Mother Rita never tired of saying that at the base of every family there is always love: not selfishness but generous love, open to life. And this was precisely what Pope Benedict XVI recently stressed once again.

In speaking of the family he said that it is necessary "to overcome a private conception of love that is so widespread today. Authentic love is transformed into a light that guides the whole of life towards its fullness, generating a society in which human beings can live. The communion of life and love which is marriage thus emerges as an authentic good for society" (Address on the 25th Anniversary of the Pontifical John Paul II Institute for Studies on Marriage and Family, 11 May 2006; L'Osservatore Romano English edition, 17 May, p. 3).

In addition to her concern for the liberation and advancement of women, the new Blessed was zealous to educate children through human and Christian formation. Her own pedagogical programme for them shows an inclination for the poorest as well as awareness of the social need inherent in Christian charity.

In the Spiritual Patrimony it is written: "She was convinced that the whole of life depends on the principles received in childhood: she therefore worked with great zeal to educate little girls, since one of the principal points in her Constitutions concerned welcoming poor and abandoned children".

Dynamism and creativity, maternity and dialogue, activity and participation: these were the salient features in her simple and enlightened religious pedagogy that made Mother Rita one of the great Christian teachers of her time and gave concrete and participatory answers to the "new secular schools" that were being established in the European States between the end of the 19th and the beginning of the 20th centuries.

Bl. Rita's message is a highly relevant one. The many tensions and great problems of our time can and must be resolved first by a new, wide scale and committed educational action.
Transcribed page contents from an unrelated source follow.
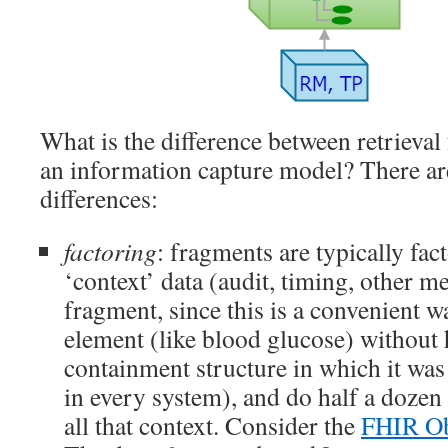
What is the difference between retrieva
an information capture model? There a
differences:
factoring
: fragments are typically fac
‘context’ data (audit, timing, other m
fragment, since this is a convenient wa
element (like blood glucose) without 
containment structure in which it was
in every system), and do half a dozen 
all that context. Consider the
FHIR Ob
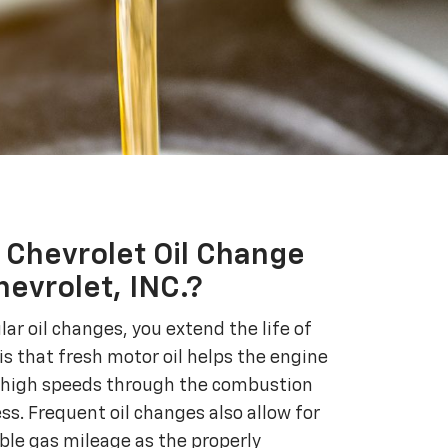
Chevrolet Oil Change
evrolet, INC.?
r oil changes, you extend the life of
is that fresh motor oil helps the engine
high speeds through the combustion
ss. Frequent oil changes also allow for
ible gas mileage as the properly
Fr Guissani said in this regard that "if the people were educated, everything would be better" (L'Osservatore Romano Italian edition, 12 May 2006, p. 9). It is on education, especially of children and young people, that the future of a country and of the entire society depends. This is the important and invaluable teaching of Mother Rita de Almeida.
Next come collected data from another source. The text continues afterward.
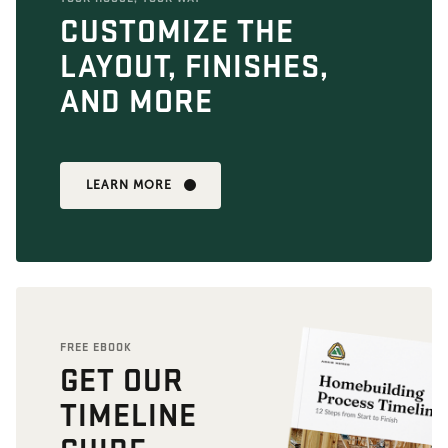
CUSTOMIZE THE
LAYOUT, FINISHES,
AND MORE
LEARN MORE
FREE EBOOK
GET OUR
TIMELINE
She is the extraordinary woman whom today the Church is holding up to the Christian People as a model of holiness. She was a woman who did not live in history with her head "in the clouds", nor did she live like those who have no hope or believe that there is no future. She worked her hardest on this earth to carry out the promptings that the Holy Spirit continued to inspire within her with her feet planted squarely on the ground.

If it is true that every saint is always a word that God addresses to men and women, let us learn in practice precisely this from Mother Rita Lopes de Almeida, allowing ourselves to be penetrated by the mystery of Christ's Resurrection and his Ascension into Heaven; for we too, like the new Blessed, desire to be happy "in this body" and not without it.
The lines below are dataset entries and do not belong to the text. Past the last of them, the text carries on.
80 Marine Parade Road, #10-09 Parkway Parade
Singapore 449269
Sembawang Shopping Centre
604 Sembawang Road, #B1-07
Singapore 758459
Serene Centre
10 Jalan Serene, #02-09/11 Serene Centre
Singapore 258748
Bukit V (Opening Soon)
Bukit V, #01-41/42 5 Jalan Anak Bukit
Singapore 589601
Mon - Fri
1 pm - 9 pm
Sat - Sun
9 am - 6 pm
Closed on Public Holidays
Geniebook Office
What "Heaven" means for us Christians is the encounter "with the Lord who comes" or the "going to be with the Lord". In the Blessed's behaviour and example we recognize that we, too, have also been chosen from eternity to be holy and to make others holy, and to be a leaven of holiness, like her, for the people of our time.

The world today needs saints, as the Servant of God John Paul II often used to repeat. However, Simone Weil said: "Today, it is not enough to be holy; a present-day holiness is needed, a new holiness, which is also unprecedented.... The world needs saints who have genius, just as a city where the plague is rampant needs doctors".

Yes, it needs men and women who live their human and Christian vocation to the full, like the new Blessed, Rita de Almeida.